Subject matter of Economics:-
As economics is the process of continuous development, it’s subject matter is increasing. A deeper study into any subject matter can make its scope wider. Basically, there are two approaches to the study of the subject matter of Economics:-
2) Modern approach
1) Traditional approach:-
Under the traditional approach basis, there are following subject matters of Economics:-
The act of satisfying human wants through the use of goods and services is known as consumption. Under this, the law of consumption, the law of demand, the law of substitution, etc. are studied.
The creation of utility is known as production. Under this, the theory of production, factors of production, laws of returns, etc are studied.
The loss of a good with associated capture of another is known as an exchange. Under this, forms of market, price determination, trade, money, banking, etc are studied.
The process by which goods and services are dispersed to market is known as distribution.
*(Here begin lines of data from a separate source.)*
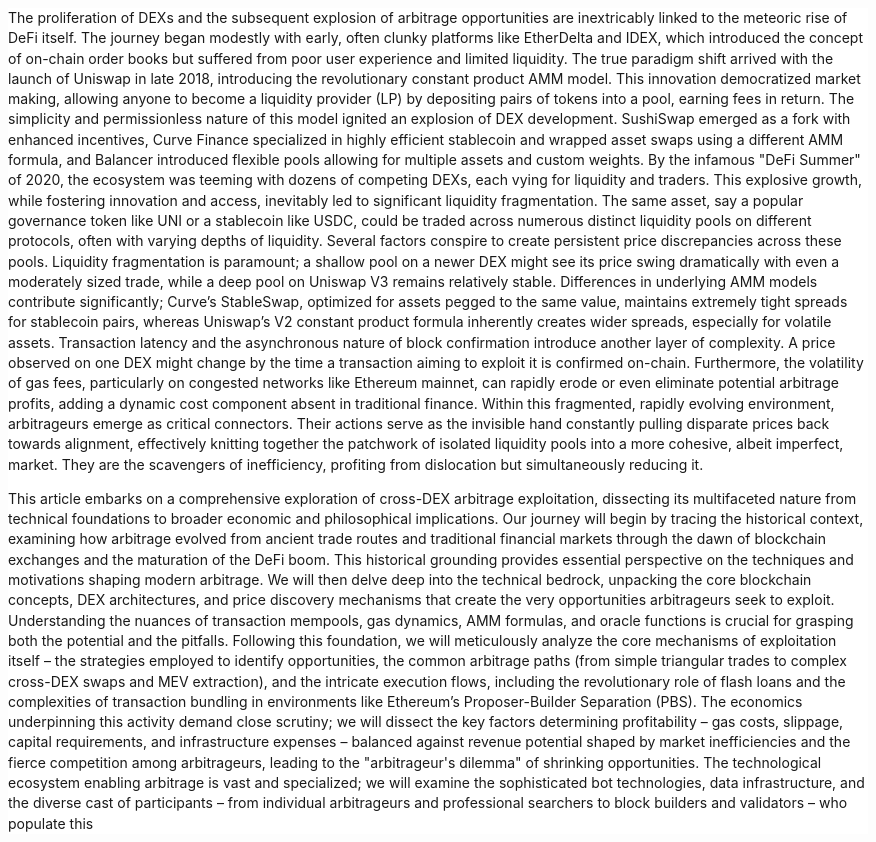 The proliferation of DEXs and the subsequent explosion of arbitrage opportunities are inextricably linked to the meteoric rise of DeFi itself. The journey began modestly with early, often clunky platforms like EtherDelta and IDEX, which introduced the concept of on-chain order books but suffered from poor user experience and limited liquidity. The true paradigm shift arrived with the launch of Uniswap in late 2018, introducing the revolutionary constant product AMM model. This innovation democratized market making, allowing anyone to become a liquidity provider (LP) by depositing pairs of tokens into a pool, earning fees in return. The simplicity and permissionless nature of this model ignited an explosion of DEX development. SushiSwap emerged as a fork with enhanced incentives, Curve Finance specialized in highly efficient stablecoin and wrapped asset swaps using a different AMM formula, and Balancer introduced flexible pools allowing for multiple assets and custom weights. By the infamous "DeFi Summer" of 2020, the ecosystem was teeming with dozens of competing DEXs, each vying for liquidity and traders. This explosive growth, while fostering innovation and access, inevitably led to significant liquidity fragmentation. The same asset, say a popular governance token like UNI or a stablecoin like USDC, could be traded across numerous distinct liquidity pools on different protocols, often with varying depths of liquidity. Several factors conspire to create persistent price discrepancies across these pools. Liquidity fragmentation is paramount; a shallow pool on a newer DEX might see its price swing dramatically with even a moderately sized trade, while a deep pool on Uniswap V3 remains relatively stable. Differences in underlying AMM models contribute significantly; Curve’s StableSwap, optimized for assets pegged to the same value, maintains extremely tight spreads for stablecoin pairs, whereas Uniswap’s V2 constant product formula inherently creates wider spreads, especially for volatile assets. Transaction latency and the asynchronous nature of block confirmation introduce another layer of complexity. A price observed on one DEX might change by the time a transaction aiming to exploit it is confirmed on-chain. Furthermore, the volatility of gas fees, particularly on congested networks like Ethereum mainnet, can rapidly erode or even eliminate potential arbitrage profits, adding a dynamic cost component absent in traditional finance. Within this fragmented, rapidly evolving environment, arbitrageurs emerge as critical connectors. Their actions serve as the invisible hand constantly pulling disparate prices back towards alignment, effectively knitting together the patchwork of isolated liquidity pools into a more cohesive, albeit imperfect, market. They are the scavengers of inefficiency, profiting from dislocation but simultaneously reducing it.

This article embarks on a comprehensive exploration of cross-DEX arbitrage exploitation, dissecting its multifaceted nature from technical foundations to broader economic and philosophical implications. Our journey will begin by tracing the historical context, examining how arbitrage evolved from ancient trade routes and traditional financial markets through the dawn of blockchain exchanges and the maturation of the DeFi boom. This historical grounding provides essential perspective on the techniques and motivations shaping modern arbitrage. We will then delve deep into the technical bedrock, unpacking the core blockchain concepts, DEX architectures, and price discovery mechanisms that create the very opportunities arbitrageurs seek to exploit. Understanding the nuances of transaction mempools, gas dynamics, AMM formulas, and oracle functions is crucial for grasping both the potential and the pitfalls. Following this foundation, we will meticulously analyze the core mechanisms of exploitation itself – the strategies employed to identify opportunities, the common arbitrage paths (from simple triangular trades to complex cross-DEX swaps and MEV extraction), and the intricate execution flows, including the revolutionary role of flash loans and the complexities of transaction bundling in environments like Ethereum’s Proposer-Builder Separation (PBS). The economics underpinning this activity demand close scrutiny; we will dissect the key factors determining profitability – gas costs, slippage, capital requirements, and infrastructure expenses – balanced against revenue potential shaped by market inefficiencies and the fierce competition among arbitrageurs, leading to the "arbitrageur's dilemma" of shrinking opportunities. The technological ecosystem enabling arbitrage is vast and specialized; we will examine the sophisticated bot technologies, data infrastructure, and the diverse cast of participants – from individual arbitrageurs and professional searchers to block builders and validators – who populate this
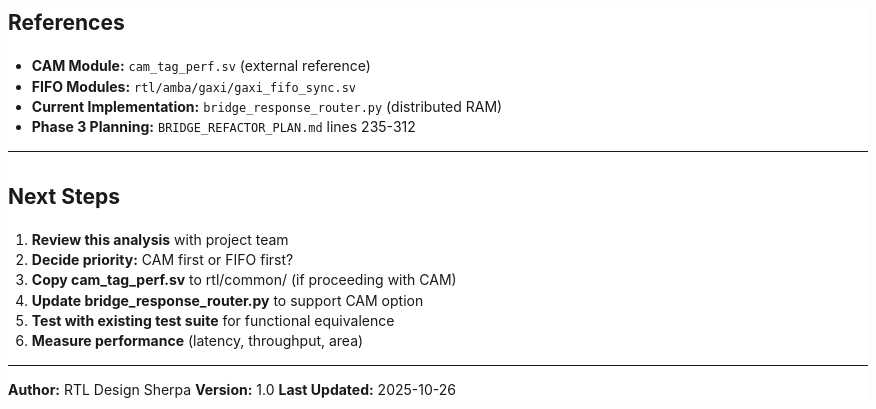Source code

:
## References

- **CAM Module:** `cam_tag_perf.sv` (external reference)
- **FIFO Modules:** `rtl/amba/gaxi/gaxi_fifo_sync.sv`
- **Current Implementation:** `bridge_response_router.py` (distributed RAM)
- **Phase 3 Planning:** `BRIDGE_REFACTOR_PLAN.md` lines 235-312

---

## Next Steps

1. **Review this analysis** with project team
2. **Decide priority:** CAM first or FIFO first?
3. **Copy cam_tag_perf.sv** to rtl/common/ (if proceeding with CAM)
4. **Update bridge_response_router.py** to support CAM option
5. **Test with existing test suite** for functional equivalence
6. **Measure performance** (latency, throughput, area)

---

**Author:** RTL Design Sherpa
**Version:** 1.0
**Last Updated:** 2025-10-26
The problems related to sharing for each factor of production, i.e. rent, wage, interest, and profit.
e) Public Finance:-
It studies the income and expenditure of the government. Under this, public revenue, public expenditure, public debt, etc are included.
2)The modern approach:-
Under this approach basis, there are the following two subject matters of economics:-
The word ‘Micro’ is derived from the Greek word ‘Mikros’ which means tiny or small. Hence, microeconomics studies small unit of economic analysis, such as a particular consumer, individual firm, market, industry, etc.
According to K.E Boulding, “Microeconomics is the study of particular firms, particular households, individual prices, wages, income, individual industries, particular commodities.”
In the words of A.P Larner, “Microeconomics consists of looking economy through a microscope.”
b) Macro Economics:-
The word ‘Macro’ is derived from the Greek word ‘Makros’ which means broad or large. Macroeconomics is related to aggregate economic activities and studies the entire economic activities collectively. It collectively studies national income, employment, national output, price level, total saving, total investment, etc.
According to K.E Boulding, “Macroeconomics deals not with individual quantities as such but with an aggregate of those quantities, not with individual income but with the national income, not with individual prices but with the price level, not with individual output but with the national output.”